Adult Acute Myeloid Leukemia Treatment (PDQ®): Treatment - Health Professional Information [NCI] - General Information About Adult Acute Myeloid Leukemia
The classification of AML has been revised by a group of pathologists and clinicians under the auspices of the World Health Organization (WHO). While elements of the French-American-British classification have been retained (i.e., morphology, immunophenotype, cytogenetics and clinical features), the WHO classification incorporates more recent discoveries regarding the genetics and clinical features of AML in an attempt to define entities that are biologically homogeneous and that have prognostic and therapeutic relevance.[10,11,12] Each criterion has prognostic and treatment implications but, for practical purposes, antileukemic therapy is similar for all subtypes.

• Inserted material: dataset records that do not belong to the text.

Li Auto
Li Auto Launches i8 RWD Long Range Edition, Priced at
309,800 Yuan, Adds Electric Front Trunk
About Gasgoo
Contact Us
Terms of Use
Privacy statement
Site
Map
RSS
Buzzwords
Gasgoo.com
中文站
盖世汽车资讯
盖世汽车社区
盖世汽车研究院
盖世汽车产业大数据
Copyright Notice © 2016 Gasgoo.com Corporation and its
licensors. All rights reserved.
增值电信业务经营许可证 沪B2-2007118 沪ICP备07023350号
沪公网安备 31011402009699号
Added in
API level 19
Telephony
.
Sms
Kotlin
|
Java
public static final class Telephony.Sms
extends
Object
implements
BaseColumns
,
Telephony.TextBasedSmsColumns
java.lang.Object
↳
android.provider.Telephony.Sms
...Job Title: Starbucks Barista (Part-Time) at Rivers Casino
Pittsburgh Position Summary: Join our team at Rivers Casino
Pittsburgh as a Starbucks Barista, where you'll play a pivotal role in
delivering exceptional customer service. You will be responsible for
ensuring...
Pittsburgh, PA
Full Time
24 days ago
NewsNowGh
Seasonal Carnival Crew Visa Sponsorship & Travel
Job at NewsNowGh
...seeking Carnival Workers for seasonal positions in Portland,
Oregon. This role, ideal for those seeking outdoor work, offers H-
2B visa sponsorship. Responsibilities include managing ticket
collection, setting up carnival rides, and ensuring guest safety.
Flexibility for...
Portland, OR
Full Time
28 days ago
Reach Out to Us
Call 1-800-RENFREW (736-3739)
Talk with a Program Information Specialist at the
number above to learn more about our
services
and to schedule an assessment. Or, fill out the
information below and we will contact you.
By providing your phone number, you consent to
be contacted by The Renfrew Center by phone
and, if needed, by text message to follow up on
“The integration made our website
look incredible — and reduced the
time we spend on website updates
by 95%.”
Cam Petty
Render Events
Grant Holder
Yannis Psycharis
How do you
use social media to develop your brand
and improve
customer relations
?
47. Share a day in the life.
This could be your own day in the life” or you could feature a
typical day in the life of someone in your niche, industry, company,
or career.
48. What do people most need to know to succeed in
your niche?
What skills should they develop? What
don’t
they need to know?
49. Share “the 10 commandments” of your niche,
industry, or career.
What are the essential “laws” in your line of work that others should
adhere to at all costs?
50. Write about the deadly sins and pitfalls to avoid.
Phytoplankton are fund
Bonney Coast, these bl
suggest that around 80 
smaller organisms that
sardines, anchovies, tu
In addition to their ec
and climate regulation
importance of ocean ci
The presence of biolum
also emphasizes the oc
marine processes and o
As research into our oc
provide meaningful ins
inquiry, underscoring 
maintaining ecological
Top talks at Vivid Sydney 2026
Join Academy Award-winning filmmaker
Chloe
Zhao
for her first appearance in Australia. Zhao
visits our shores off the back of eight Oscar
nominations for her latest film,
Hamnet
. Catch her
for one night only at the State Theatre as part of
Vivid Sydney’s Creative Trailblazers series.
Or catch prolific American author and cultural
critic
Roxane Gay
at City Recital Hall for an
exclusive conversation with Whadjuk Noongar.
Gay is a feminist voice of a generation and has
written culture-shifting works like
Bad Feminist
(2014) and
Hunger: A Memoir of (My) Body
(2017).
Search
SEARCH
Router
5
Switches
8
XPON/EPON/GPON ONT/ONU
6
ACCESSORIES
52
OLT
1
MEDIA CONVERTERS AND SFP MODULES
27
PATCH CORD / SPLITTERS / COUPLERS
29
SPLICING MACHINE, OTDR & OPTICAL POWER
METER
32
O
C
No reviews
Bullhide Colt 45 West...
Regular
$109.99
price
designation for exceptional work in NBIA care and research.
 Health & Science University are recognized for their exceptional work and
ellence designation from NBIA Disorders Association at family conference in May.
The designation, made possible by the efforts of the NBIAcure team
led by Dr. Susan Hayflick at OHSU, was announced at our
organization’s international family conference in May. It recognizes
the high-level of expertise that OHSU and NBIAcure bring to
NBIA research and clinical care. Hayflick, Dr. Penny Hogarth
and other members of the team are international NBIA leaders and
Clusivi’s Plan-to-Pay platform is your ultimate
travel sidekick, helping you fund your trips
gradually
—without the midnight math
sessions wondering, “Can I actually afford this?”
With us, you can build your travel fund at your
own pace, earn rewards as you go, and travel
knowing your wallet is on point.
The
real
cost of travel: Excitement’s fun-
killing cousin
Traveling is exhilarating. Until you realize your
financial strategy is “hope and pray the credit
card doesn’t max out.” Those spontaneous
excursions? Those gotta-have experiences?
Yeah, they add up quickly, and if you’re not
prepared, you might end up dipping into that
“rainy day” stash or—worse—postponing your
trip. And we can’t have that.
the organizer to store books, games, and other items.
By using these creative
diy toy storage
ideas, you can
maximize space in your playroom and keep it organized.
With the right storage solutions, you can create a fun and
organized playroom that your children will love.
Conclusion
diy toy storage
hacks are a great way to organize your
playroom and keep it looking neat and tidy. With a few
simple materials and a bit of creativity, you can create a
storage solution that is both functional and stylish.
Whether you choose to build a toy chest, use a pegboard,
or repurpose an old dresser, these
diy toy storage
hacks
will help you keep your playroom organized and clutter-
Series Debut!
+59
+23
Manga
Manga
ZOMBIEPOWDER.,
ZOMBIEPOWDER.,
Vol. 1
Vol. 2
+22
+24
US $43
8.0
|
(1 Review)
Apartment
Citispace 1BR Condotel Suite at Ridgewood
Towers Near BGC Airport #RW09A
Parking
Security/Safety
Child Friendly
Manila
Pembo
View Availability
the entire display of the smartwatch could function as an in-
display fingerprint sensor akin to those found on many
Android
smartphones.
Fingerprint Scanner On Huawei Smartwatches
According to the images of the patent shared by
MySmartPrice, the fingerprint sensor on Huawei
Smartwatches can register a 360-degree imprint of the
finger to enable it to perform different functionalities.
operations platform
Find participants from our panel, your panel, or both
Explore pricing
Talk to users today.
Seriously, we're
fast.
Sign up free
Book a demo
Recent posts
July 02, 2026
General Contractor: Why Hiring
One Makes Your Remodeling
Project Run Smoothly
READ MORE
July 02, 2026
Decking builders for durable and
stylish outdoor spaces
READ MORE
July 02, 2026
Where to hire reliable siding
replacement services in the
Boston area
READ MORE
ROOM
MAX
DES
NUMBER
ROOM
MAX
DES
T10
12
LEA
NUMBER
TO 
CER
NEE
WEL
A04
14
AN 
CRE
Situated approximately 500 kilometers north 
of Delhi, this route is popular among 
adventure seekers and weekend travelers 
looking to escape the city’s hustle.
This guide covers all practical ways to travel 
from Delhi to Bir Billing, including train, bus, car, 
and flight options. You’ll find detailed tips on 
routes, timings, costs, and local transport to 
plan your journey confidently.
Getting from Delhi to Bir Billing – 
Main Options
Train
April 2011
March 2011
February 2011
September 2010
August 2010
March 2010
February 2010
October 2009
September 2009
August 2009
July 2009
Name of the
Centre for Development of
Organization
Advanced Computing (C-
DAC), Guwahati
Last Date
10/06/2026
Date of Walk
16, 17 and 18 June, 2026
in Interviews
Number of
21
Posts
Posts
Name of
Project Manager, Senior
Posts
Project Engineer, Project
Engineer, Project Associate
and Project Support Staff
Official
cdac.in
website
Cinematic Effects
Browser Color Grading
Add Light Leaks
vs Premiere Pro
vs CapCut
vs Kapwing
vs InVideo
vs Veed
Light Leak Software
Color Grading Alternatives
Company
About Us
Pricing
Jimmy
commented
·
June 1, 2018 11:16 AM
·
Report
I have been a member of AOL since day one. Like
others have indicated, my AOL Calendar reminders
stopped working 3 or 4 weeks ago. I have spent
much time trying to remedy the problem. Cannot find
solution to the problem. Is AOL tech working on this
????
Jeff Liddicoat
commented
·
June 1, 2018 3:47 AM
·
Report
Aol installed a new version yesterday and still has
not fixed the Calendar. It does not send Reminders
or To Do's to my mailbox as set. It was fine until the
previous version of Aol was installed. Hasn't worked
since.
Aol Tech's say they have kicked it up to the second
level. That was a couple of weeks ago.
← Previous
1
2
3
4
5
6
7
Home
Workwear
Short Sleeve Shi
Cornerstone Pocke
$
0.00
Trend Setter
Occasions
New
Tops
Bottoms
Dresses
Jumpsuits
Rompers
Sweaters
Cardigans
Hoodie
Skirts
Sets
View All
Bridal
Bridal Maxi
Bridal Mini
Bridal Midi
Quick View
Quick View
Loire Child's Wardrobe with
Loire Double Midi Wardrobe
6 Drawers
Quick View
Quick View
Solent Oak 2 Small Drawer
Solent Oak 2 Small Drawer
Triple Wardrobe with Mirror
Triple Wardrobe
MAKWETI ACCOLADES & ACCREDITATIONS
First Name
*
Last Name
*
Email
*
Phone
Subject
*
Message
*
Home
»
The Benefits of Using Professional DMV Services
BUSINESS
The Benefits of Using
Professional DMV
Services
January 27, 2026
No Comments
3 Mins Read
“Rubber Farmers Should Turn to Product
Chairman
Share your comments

A long-term follow-up of 30 patients who had AML that was in remission for at least 10 years has demonstrated a 13% incidence of secondary malignancies. Of 31 long-term female survivors of AML or acute lymphoblastic leukemia younger than 40 years, 26 resumed normal menstruation following completion of therapy. Among 36 live offspring of survivors, 2 congenital problems occurred.
The differentiation of AML from acute lymphocytic leukemia has important therapeutic implications. Histochemical stains and cell surface antigen determinations aid in discrimination.